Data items
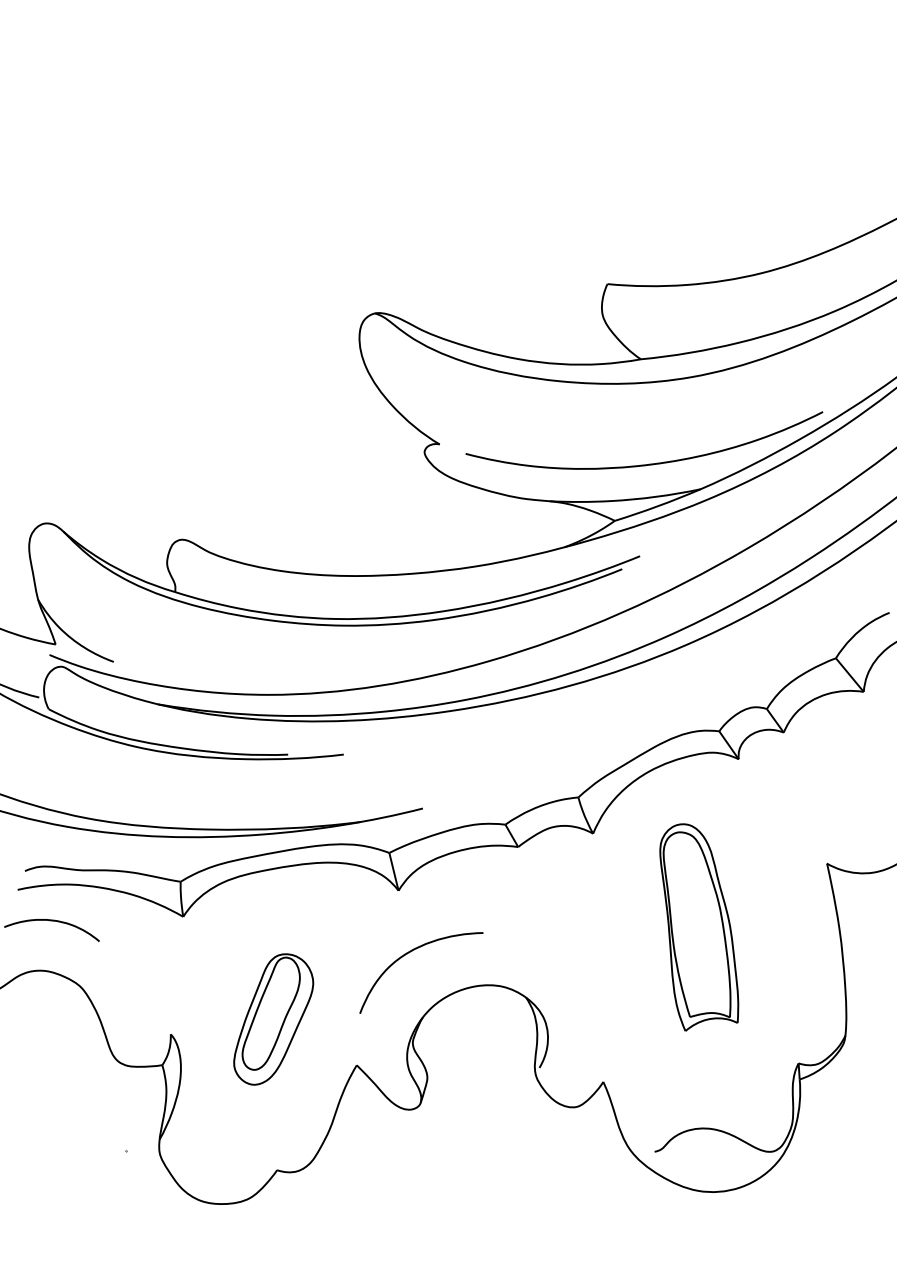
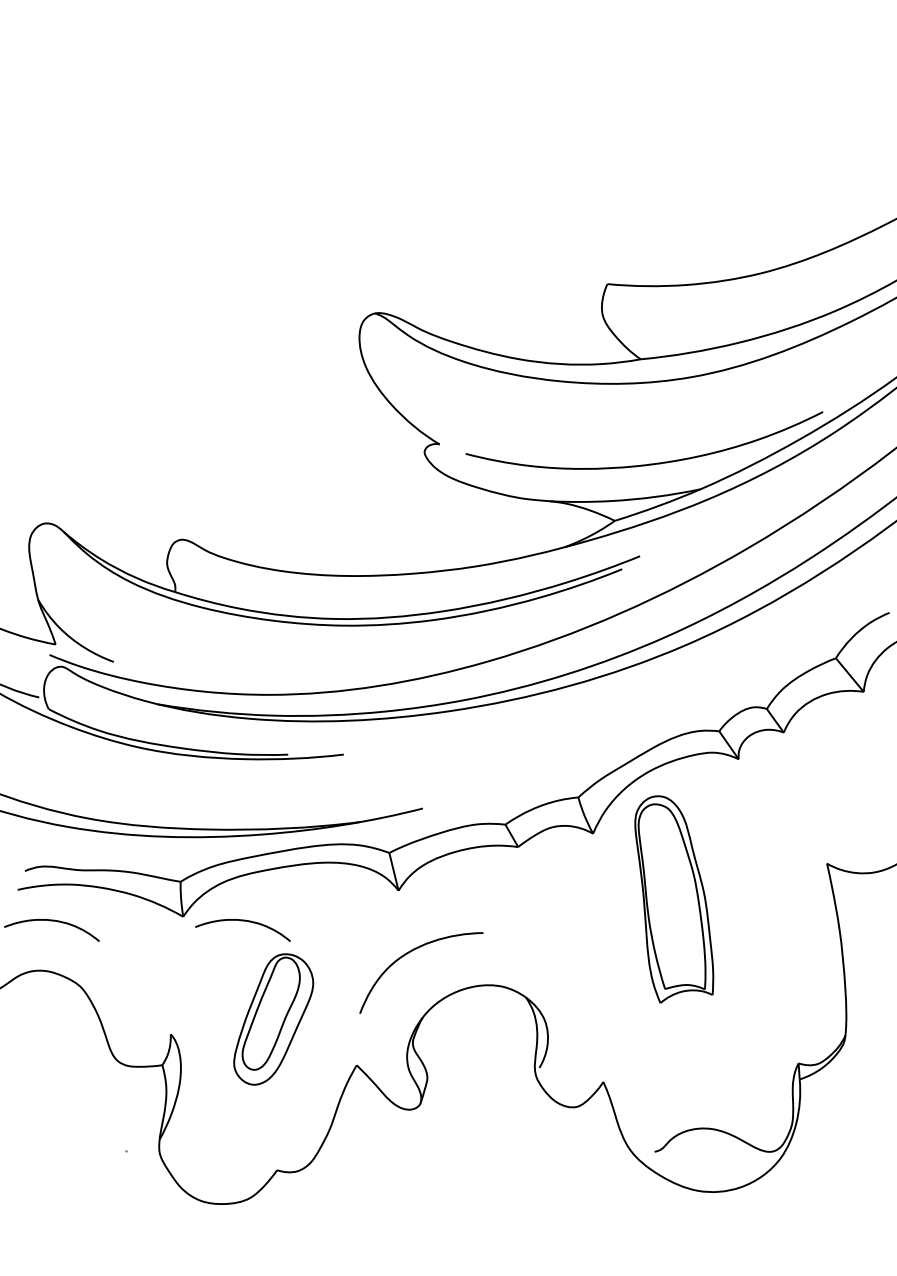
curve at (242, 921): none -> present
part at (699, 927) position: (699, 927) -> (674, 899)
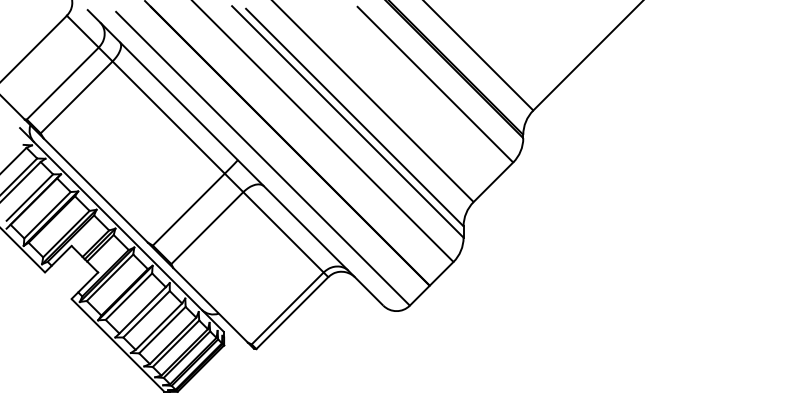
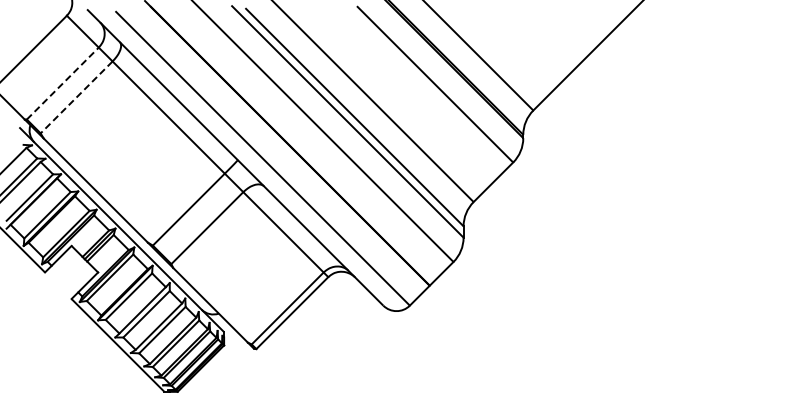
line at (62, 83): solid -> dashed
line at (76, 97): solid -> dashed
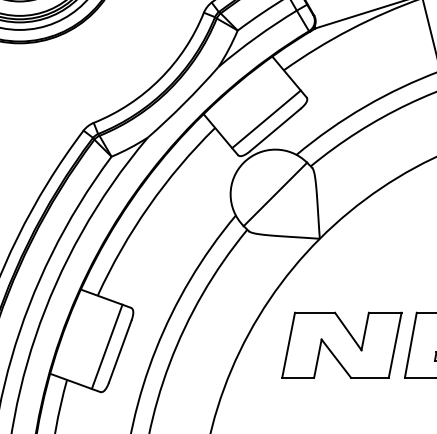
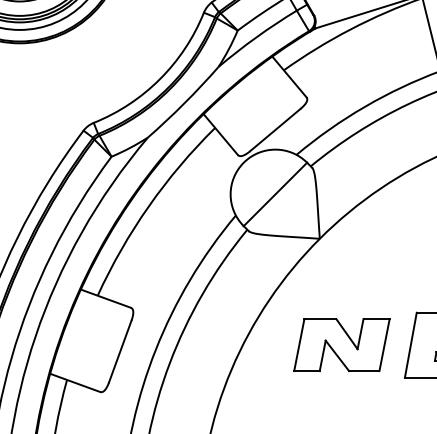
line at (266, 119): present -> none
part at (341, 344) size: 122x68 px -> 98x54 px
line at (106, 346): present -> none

Problem |
Please copy out the lines from the one containing "line at (266, 119): present -> none" through the end of the items.

Finished exercise |
line at (266, 119): present -> none
part at (341, 344) size: 122x68 px -> 98x54 px
line at (106, 346): present -> none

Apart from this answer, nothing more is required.